====== Records

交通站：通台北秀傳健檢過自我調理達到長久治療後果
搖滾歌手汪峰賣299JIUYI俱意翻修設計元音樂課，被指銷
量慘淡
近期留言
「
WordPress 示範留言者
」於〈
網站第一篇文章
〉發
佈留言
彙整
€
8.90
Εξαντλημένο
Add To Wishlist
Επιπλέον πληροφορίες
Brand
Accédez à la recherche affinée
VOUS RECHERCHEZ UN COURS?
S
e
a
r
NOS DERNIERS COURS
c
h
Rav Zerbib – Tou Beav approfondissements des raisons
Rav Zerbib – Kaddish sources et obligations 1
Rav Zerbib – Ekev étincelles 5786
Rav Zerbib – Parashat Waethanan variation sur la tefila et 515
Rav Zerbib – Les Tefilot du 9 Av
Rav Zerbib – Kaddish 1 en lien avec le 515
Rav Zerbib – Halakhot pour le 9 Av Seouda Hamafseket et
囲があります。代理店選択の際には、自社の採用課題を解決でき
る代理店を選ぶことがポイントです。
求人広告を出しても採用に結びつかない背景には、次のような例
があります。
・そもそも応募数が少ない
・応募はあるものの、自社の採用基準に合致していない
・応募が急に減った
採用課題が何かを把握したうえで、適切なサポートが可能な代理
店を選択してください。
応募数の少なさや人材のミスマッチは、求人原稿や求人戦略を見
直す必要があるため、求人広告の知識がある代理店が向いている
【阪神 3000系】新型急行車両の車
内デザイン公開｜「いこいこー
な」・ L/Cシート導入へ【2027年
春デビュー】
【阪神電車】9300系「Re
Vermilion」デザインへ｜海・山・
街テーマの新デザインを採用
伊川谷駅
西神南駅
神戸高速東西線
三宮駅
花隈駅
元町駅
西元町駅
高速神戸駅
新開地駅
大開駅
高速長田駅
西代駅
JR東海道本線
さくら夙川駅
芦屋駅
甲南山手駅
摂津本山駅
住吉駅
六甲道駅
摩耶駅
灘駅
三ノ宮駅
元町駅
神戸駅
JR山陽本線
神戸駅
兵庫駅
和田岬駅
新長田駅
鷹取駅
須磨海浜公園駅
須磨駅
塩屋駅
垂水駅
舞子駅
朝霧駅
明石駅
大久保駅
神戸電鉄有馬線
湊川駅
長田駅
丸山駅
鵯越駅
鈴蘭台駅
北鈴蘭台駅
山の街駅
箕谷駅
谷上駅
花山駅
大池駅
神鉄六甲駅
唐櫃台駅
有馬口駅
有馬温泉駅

============

__Work task__: Go through the records and set each one down again, unchanged.

__Solution__:
交通站：通台北秀傳健檢過自我調理達到長久治療後果
搖滾歌手汪峰賣299JIUYI俱意翻修設計元音樂課，被指銷
量慘淡
近期留言
「
WordPress 示範留言者
」於〈
網站第一篇文章
〉發
佈留言
彙整
€
8.90
Εξαντλημένο
Add To Wishlist
Επιπλέον πληροφορίες
Brand
Accédez à la recherche affinée
VOUS RECHERCHEZ UN COURS?
S
e
a
r
NOS DERNIERS COURS
c
h
Rav Zerbib – Tou Beav approfondissements des raisons
Rav Zerbib – Kaddish sources et obligations 1
Rav Zerbib – Ekev étincelles 5786
Rav Zerbib – Parashat Waethanan variation sur la tefila et 515
Rav Zerbib – Les Tefilot du 9 Av
Rav Zerbib – Kaddish 1 en lien avec le 515
Rav Zerbib – Halakhot pour le 9 Av Seouda Hamafseket et
囲があります。代理店選択の際には、自社の採用課題を解決でき
る代理店を選ぶことがポイントです。
求人広告を出しても採用に結びつかない背景には、次のような例
があります。
・そもそも応募数が少ない
・応募はあるものの、自社の採用基準に合致していない
・応募が急に減った
採用課題が何かを把握したうえで、適切なサポートが可能な代理
店を選択してください。
応募数の少なさや人材のミスマッチは、求人原稿や求人戦略を見
直す必要があるため、求人広告の知識がある代理店が向いている
【阪神 3000系】新型急行車両の車
内デザイン公開｜「いこいこー
な」・ L/Cシート導入へ【2027年
春デビュー】
【阪神電車】9300系「Re
Vermilion」デザインへ｜海・山・
街テーマの新デザインを採用
伊川谷駅
西神南駅
神戸高速東西線
三宮駅
花隈駅
元町駅
西元町駅
高速神戸駅
新開地駅
大開駅
高速長田駅
西代駅
JR東海道本線
さくら夙川駅
芦屋駅
甲南山手駅
摂津本山駅
住吉駅
六甲道駅
摩耶駅
灘駅
三ノ宮駅
元町駅
神戸駅
JR山陽本線
神戸駅
兵庫駅
和田岬駅
新長田駅
鷹取駅
須磨海浜公園駅
須磨駅
塩屋駅
垂水駅
舞子駅
朝霧駅
明石駅
大久保駅
神戸電鉄有馬線
湊川駅
長田駅
丸山駅
鵯越駅
鈴蘭台駅
北鈴蘭台駅
山の街駅
箕谷駅
谷上駅
花山駅
大池駅
神鉄六甲駅
唐櫃台駅
有馬口駅
有馬温泉駅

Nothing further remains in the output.